Não consigo (nem tento) disfarçar meu pessimismo sobre o futuro do país, em que pese a perspectiva de alguma recuperação à frente.
Não me interprete mal. Acredito que estamos melhores agora do que há alguns meses e muito mais do que estaríamos caso o governo anterior não tivesse sido afastado.
Ao menos temos uma equipe econômica que entende a natureza dos problemas enfrentados pelo país, não só a questão do gasto público mas também a necessidade de reformas que acelerem o crescimento da produtividade. E, embora tenha cá muitas dúvidas sobre a posição de Michel Temer quanto à questão fiscal, caso alguém queira defender que ele compartilha da mesma visão de seu time, eu nem discutiria muito.
Isto dito, até agora, a cada encruzilhada que encontrou, o governo sempre tomou o caminho errado.
O reajuste do funcionalismo pode até ter sido (como foi) negociado pela administração anterior, mas defendê-lo, argumentando que "está abaixo da inflação esperada para o mesmo período" e, portanto, de acordo com o ajuste fiscal, soa como uma tentativa canhestra de tapar o sol com a peneira.
Da mesma forma, não é possível vender como vitória da equipe econômica a meta de deficit de R$ 139 bilhões para o ano que vem, apesar de tentativas em contrário. Para que esse valor se materialize, será necessário obter R$ 55 bilhões de receitas ainda não especificadas que certamente não se repetirão em outros anos, ou seja, o valor recorrente do deficit, que balizará a meta para 2018, será de R$ 194 bilhões.

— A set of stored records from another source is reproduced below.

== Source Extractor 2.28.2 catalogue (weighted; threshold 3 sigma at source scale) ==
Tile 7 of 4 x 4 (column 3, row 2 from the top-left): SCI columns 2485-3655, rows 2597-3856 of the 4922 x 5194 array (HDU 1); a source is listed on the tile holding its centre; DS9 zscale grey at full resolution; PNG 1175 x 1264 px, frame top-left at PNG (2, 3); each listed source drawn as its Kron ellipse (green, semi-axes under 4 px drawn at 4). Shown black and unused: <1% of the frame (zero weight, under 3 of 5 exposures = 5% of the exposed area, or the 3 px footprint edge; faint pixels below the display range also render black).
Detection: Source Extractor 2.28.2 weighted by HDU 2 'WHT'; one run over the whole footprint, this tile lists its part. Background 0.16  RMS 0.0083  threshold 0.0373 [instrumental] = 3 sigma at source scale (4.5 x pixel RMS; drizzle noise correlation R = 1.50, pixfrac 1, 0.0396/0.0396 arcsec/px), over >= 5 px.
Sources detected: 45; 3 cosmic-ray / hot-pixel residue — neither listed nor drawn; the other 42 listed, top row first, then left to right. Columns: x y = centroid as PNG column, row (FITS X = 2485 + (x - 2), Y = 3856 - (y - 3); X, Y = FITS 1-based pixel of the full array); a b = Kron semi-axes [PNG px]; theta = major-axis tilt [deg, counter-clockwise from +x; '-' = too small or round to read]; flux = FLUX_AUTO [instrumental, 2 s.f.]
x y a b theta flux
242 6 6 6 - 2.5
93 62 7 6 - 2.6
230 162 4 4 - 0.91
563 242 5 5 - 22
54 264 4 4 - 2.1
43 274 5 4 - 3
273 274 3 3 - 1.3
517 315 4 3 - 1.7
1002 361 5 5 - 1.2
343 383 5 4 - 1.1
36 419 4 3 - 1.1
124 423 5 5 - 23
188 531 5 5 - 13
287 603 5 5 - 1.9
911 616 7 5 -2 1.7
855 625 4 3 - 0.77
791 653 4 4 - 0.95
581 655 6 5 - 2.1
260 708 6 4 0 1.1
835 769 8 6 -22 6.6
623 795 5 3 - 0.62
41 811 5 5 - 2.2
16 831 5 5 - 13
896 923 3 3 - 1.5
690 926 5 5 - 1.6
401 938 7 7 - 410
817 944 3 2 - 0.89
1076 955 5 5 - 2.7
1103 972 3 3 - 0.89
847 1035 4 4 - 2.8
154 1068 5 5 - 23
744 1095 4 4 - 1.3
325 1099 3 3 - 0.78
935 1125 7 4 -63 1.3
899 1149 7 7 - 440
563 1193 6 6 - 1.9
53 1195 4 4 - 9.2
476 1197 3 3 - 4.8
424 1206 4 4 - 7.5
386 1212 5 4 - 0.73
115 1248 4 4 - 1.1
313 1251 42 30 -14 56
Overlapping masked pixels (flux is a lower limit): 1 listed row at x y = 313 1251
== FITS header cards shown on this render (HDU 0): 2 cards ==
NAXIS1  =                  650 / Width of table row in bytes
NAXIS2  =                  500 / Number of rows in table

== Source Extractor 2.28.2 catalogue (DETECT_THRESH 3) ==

Acrescentando à lista, agora o governo federal cedeu mais uma vez aos Estados, ao permitir que não contabilizem certos gastos no limite de sua folha de pagamento.
Seria muito fácil descrever isso como resultado de um governo fraco, ainda tentando se consolidar, mas acredito que se trata de um problema bem mais profundo.
Não chegamos aqui por acaso. Como escrevi na semana passada, muito da piora fiscal se deve ao governo anterior, em particular à presidente, que, desde que era ministra, sempre se opôs a medidas que colocassem as contas públicas numa trajetória sustentável. Ela, porém, não esteve sozinha na empreitada de demolir o Orçamento e, ainda mais importante, o próprio arcabouço institucional que havia sido criado para dar um mínimo de previsibilidade nesta área.
Quem acompanha o tema há de ter notado a situação dos Estados brasileiros, esmagados pelo peso de seus gastos com pessoal. Oficialmente, 17 deles estouram o limite prudencial, mas uma especialista como Ana Carla Abrão Costa, secretária da Fazenda de Goiás, estima que gastos com o funcionalismo podem ter ultrapassado 80% da receita líquida, comprometendo qualquer possibilidade de gestão.
Não há como escapar à conclusão: o setor público brasileiro se tornou, há muito, refém de interesses especiais.
Nesse contexto, a chance de se concretizar um ajuste fiscal da magnitude do requerido para estabilizar a dívida relativamente ao PIB é mínima, para colocar de forma delicada.
Assim, muito embora possamos imaginar que a economia comece a se recobrar já na segunda metade deste ano, não há como sonhar com uma recuperação vigorosa como na saída de outras recessões, pelo contrário: o fardo do setor público há de garantir crescimento medíocre ainda por muitos anos.